Weird flaw in the administration's financial reform proposals

Weird flaw in the administration's financial reform proposals

Treasury just released the legislative language for its financial reform proposals, so I haven't had time to study them in any depth.



But one thing that jumped out at me as an obvious flaw is that Tier 1 financial holding companies are not automatically subject to the proposed resolution authority for systematically important financial institutions. This is very bizarre.



Tier 1 FHCs are financial companies whose "material financial distress ... could pose a threat to global or United States financial stability or the global or United States economy during times of economic stress." The failure and resolution of a Tier 1 FHC would, by definition, threaten the stability of financial markets. You can't even be a Tier 1 FHC if your failure wouldn't pose systemic risks. So why wouldn't the proposed resolution authority for systematically important institutions automatically apply to Tier 1 FHCs?



For some reason, however, the administration's formal proposal requires an official "systemic risk" determination—which is separate from the determination that a financial company qualifies as a Tier 1 FHC—before the new resolution authority can be used, even for Tier 1 FHCs. An official "systemic risk" determination requires a written recommendation from the Fed and, depending on the nature of the failing financial company, either the FDIC or the SEC. After receiving the written recommendation, the Treasury Secretary, in consultation with the President, can then make an official systemic risk determination.



Why require an official "systemic risk" determination before invoking the new resolution authority for Tier 1 FHCs? It would have already been decided that the failure of a Tier 1 FHC would pose systemic risks, because the definition of a Tier 1 FHC is a financial institution whose failure would pose systemic risks.

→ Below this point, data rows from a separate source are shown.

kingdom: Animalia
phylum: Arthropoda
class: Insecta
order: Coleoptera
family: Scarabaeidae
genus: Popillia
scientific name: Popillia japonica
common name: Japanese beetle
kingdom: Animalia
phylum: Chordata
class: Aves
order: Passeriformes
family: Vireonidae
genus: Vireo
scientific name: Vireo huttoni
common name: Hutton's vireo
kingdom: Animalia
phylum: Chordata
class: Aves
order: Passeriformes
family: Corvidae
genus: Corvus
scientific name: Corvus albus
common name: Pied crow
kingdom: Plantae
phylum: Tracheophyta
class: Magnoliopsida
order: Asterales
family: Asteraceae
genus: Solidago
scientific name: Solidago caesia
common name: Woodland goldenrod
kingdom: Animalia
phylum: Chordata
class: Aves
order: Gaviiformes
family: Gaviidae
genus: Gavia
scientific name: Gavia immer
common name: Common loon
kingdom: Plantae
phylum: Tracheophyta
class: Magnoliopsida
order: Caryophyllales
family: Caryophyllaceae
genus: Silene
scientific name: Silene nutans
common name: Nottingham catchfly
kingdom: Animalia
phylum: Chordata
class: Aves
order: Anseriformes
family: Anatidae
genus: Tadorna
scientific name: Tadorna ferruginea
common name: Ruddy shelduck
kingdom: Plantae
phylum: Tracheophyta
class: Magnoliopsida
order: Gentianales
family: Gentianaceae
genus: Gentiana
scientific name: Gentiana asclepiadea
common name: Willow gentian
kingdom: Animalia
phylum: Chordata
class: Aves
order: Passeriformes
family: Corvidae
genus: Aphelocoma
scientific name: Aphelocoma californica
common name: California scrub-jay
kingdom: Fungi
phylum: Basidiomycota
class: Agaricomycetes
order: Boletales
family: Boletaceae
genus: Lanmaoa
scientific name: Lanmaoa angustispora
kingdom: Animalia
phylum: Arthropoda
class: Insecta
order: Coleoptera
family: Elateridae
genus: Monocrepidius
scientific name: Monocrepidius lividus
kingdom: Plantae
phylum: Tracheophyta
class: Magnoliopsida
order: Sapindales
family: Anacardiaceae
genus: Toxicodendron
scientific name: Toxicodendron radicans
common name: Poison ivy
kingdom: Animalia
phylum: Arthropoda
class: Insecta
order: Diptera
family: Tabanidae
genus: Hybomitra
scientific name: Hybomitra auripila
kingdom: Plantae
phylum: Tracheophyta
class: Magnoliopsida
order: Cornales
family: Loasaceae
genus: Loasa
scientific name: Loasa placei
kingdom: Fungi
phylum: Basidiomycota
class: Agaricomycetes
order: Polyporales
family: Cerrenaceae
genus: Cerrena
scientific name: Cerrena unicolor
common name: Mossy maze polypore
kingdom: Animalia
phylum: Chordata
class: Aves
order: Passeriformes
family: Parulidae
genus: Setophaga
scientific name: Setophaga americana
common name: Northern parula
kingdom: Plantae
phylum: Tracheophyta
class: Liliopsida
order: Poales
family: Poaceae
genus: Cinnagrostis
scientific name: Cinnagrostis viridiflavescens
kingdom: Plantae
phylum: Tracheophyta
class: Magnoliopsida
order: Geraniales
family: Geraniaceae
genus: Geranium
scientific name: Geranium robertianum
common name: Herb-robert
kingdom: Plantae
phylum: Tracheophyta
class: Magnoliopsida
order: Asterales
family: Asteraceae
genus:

Requiring an official "systemic risk" determination will unnecessarily create uncertainty about which resolution regime Tier 1 FHCs will be subject to. Creditors have different rights under the proposed resolution regime than they have in bankruptcy, and the uncertainty about which resolution regime will be applied could easily scare off potential creditors. For something as important as the resolution of a Tier 1 FHC, markets need to know the rules of the game. If the proposed resolution authority automatically applied to Tier 1 FHCs, then as soon as a financial institution is designated a Tier 1 FHC, markets would know which resolution regime to expect if the institution failed, and would be able to adjust accordingly.



Why create the possibility that a financial institution whose failure would pose systemic risks might not be resolved under the resolution authority specifically created for systematically important financial institutions?



This is just setting the markets up for another Lehman-like surprise decision at the worst possible time. Investors were absolutely convinced that the U.S. government would bail out Lehman, because Lehman was much bigger than Bear Stearns, which the government had bailed out, and because surprisingly few investors understood the politics of the situation. Lehman's failure was therefore a risk that most funds had not priced in, and when the government decided to let Lehman fail, the sudden, systemic repricing, coupled with the market's general shock at the government's decision, played a big role in setting off the financial panic that ensued.



Similarly, markets will assume that all Tier 1 FHCs will be resolved under the new resolution authority, rather than bankruptcy. The way the administration's proposal is drafted now, it's possible that a Tier 1 FHC could fail without a "systemic risk" determination being made (forcing the Tier 1 FHC to file for bankruptcy), which would shock the markets, and might cause a mini run on the other Tier 1 FHCs. I've seen that movie before, and it doesn't have a happy ending.